▶ [Text for analysis]:
-=-=-
Be careful what you wish for Be careful what you wish for, it may not be that nice Weeks in isolation with tins of baked beans, bags of rice. You thought if life could just slow down with time to smell the roses who knew the strangest side effect would be the failing of our noses? Be careful what you wish for, it may not be that good Crowds gathered round the beaches and throughout the neighbourhood. We wanted time in our day for exercise and weights Sadly, we didn’t realise there would be no space for mates. Be careful what you wish for, it may not be that grand A quiet ANZAC day upon us without the marching band. Our solemn ode to pay respect to those we are in debt Has only three words we can repeat – Lest We Forget. Be careful what you wish for, it may a curve ball The once abundant bank account balance is quite small. Those who work as check out chicks, doctors, teachers’ heroes We all now realise proudly their pay deserves more zeros. Be careful what you wish for, it may be what you need Time to gather thoughts, to decrease virtual speed Finding time with loved ones, reconnecting with a friend Laughing, chatting listening, we hope that time suspends. Be careful what you wish for, it’s coming to an end Life speeds by, work goes back and it’s back to who knows when. So take the time, look left, look right, the stars at night above The story that your grandkids hear will be of resilience and love.
Name
Josie
Location

Australia

Dealing with anger today. I self-motivated to do an online class. First exercise in weeks. Helped somewhat. I miss my regular yoga instructor at the local YMCA. My feet hurt. Arthritis is painful. I cannot walk very far. I miss swimming so much. The freedom to float free of pain. The ocean baths are now open but the water is too cold for my bones. The sport I watch had the season cut short. Nobody minds when I yell my frustrations during a game. I miss it. I clean something in my place. It is more productive than thinking about what I need. Sometimes I wish I could work from home during this time. My work days are longer, doing more with less people, and claiming overtime is discouraged. I come home to my safe space, clean and scrub myself and hope I have not caught or spread The Virus. I check my temperature. All good. My job also involves keeping morale up for others. I am glad I do not have to do this today. I have kept myself away from family for 7 weeks. They struggle more than me. I am happy being home alone. I am never bored. Now I am grateful I have a day I can fill however I want. I am doing well.
-=-=-
Page images and extracted text:

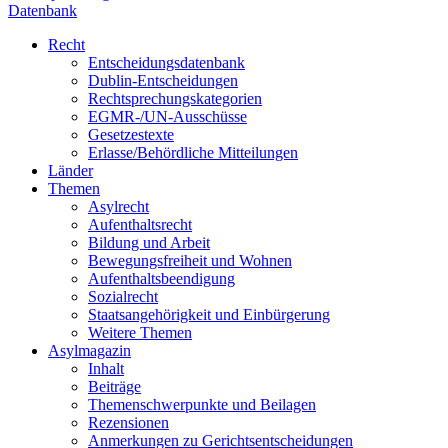
Datenbank
Recht
Entscheidungsdatenbank
Dublin-Entscheidungen
Rechtsprechungskategorien
EGMR-/UN-Ausschüsse
Gesetzestexte
Erlasse/Behördliche Mitteilungen
Länder
Themen
Asylrecht
Aufenthaltsrecht
Bildung und Arbeit
Bewegungsfreiheit und Wohnen
Aufenthaltsbeendigung
Sozialrecht
Staatsangehörigkeit und Einbürgerung
Weitere Themen
Asylmagazin
Inhalt
Beiträge
Themenschwerpunkte und Beilagen
Rezensionen
Anmerkungen zu Gerichtsentscheidungen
-=-=-
▶ [Assigned task]: Condense the paragraph of the text that begins "Dealing with anger today" into a short bulleted list that keeps its main facts.

▶ [Solution]:
- I'm dealing with anger today and did an online class, my first exercise in weeks, which helped somewhat.
- I miss my regular yoga instructor at the local YMCA.
- Arthritis makes my feet hurt, so I can't walk far.
- I miss swimming. The ocean baths are open, but the water is too cold for my bones.
- The season of the sport I watch was cut short, and I miss yelling my frustrations during games.
- Cleaning is more productive than thinking about what I need.
- My work days are longer, with fewer people, and claiming overtime is discouraged. Sometimes I wish I could work from home.
- After work I clean and scrub myself, check my temperature, and hope I haven't caught or spread the virus.
- My job includes keeping others' morale up, and I'm glad not to do that today.
- I've stayed away from family for 7 weeks. They struggle more than I do.
- I'm happy home alone, never bored, grateful for a day to fill as I want, and doing well.